- **Task instructions**
Return every line of the entries below that contains the string "tintura", treating uppercase and lowercase letters as distinct.

Saved entries
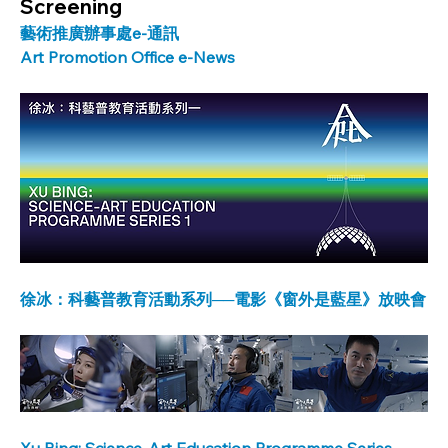
Screening
藝術推廣辦事處e-通訊
Art Promotion Office e-News
徐冰：科藝普教育活動系列──電影《窗外是藍星》放映會
Xu Bing: Science-Art Education Programme Series – 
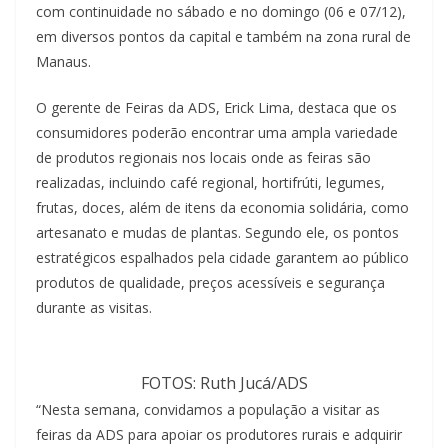
com continuidade no sábado e no domingo (06 e 07/12),
em diversos pontos da capital e também na zona rural de
Manaus.
O gerente de Feiras da ADS, Erick Lima, destaca que os
consumidores poderão encontrar uma ampla variedade
de produtos regionais nos locais onde as feiras são
realizadas, incluindo café regional, hortifrúti, legumes,
frutas, doces, além de itens da economia solidária, como
artesanato e mudas de plantas. Segundo ele, os pontos
estratégicos espalhados pela cidade garantem ao público
produtos de qualidade, preços acessíveis e segurança
durante as visitas.
FOTOS: Ruth Jucá/ADS
“Nesta semana, convidamos a população a visitar as
feiras da ADS para apoiar os produtores rurais e adquirir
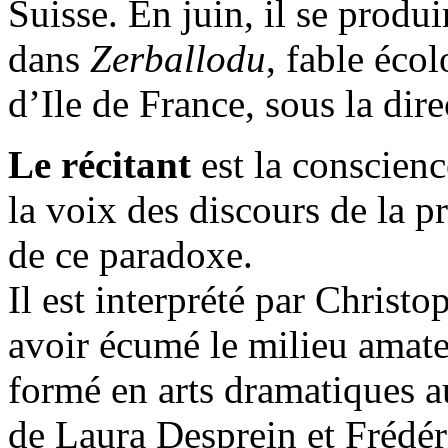
Suisse. En juin, il se produ
dans
Zerballodu
, fable éco
d’Ile de France, sous la di
Le récitant
est la conscience
la voix des discours de la p
de ce paradoxe.
Il est interprété par Christ
avoir écumé le milieu amate
formé en arts dramatiques a
de Laura Desprein et Frédéri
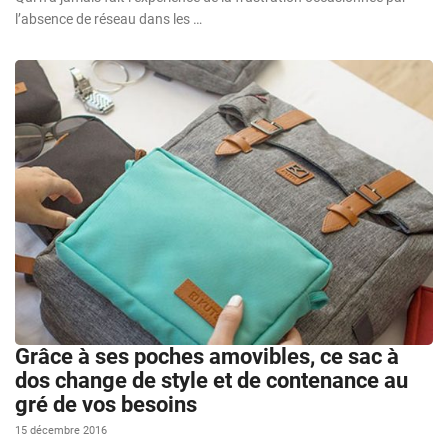
l’absence de réseau dans les …
Grâce à ses poches amovibles, ce sac à
dos change de style et de contenance au
gré de vos besoins
15 décembre 2016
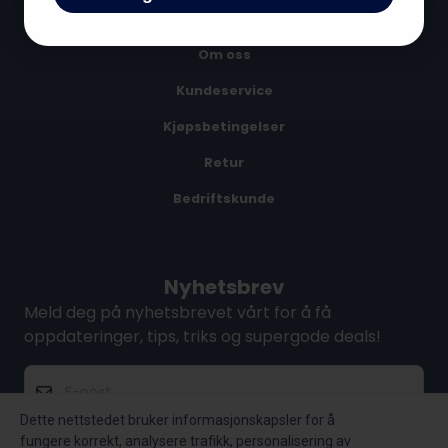
Personvern
Om oss
Kundeservice
Kjøpsbetingelser
Retur
Bedriftskunde
Nyhetsbrev
Meld deg på nyhetsbrevet vårt for å få
oppdateringer, tips, triks og supergode deals!
E-post
Dette nettstedet bruker informasjonskapsler for å
fungere korrekt, analysere trafikk, personalisering av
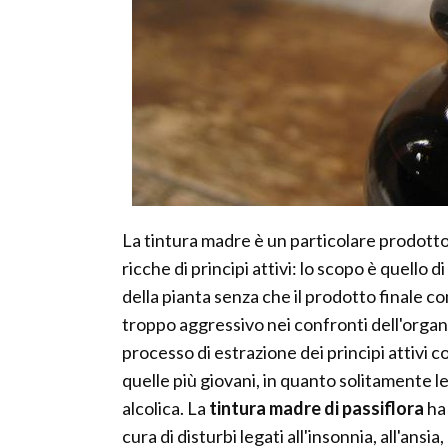
La tintura madre è un particolare prodotto 
ricche di principi attivi: lo scopo è quello
della pianta senza che il prodotto finale 
troppo aggressivo nei confronti dell'organ
processo di estrazione dei principi attivi co
quelle più giovani, in quanto solitamente le 
alcolica. La
tintura madre di passiflora
ha 
cura di disturbi legati all'insonnia, all'ansia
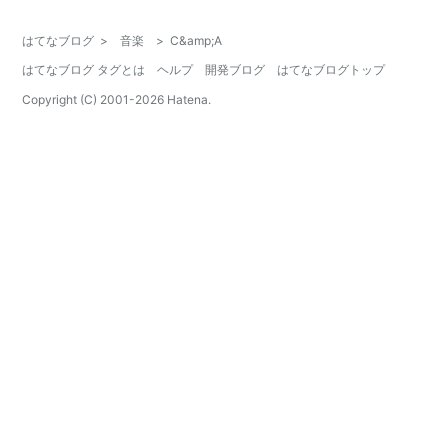
はてなブログ
>
音楽
>
C&amp;A
はてなブログ タグとは
ヘルプ
開発ブログ
はてなブログトップ
Copyright (C) 2001-
2026
Hatena.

- **Exercise result**
La tintura madre è un particolare prodotto 
tintura madre di passiflora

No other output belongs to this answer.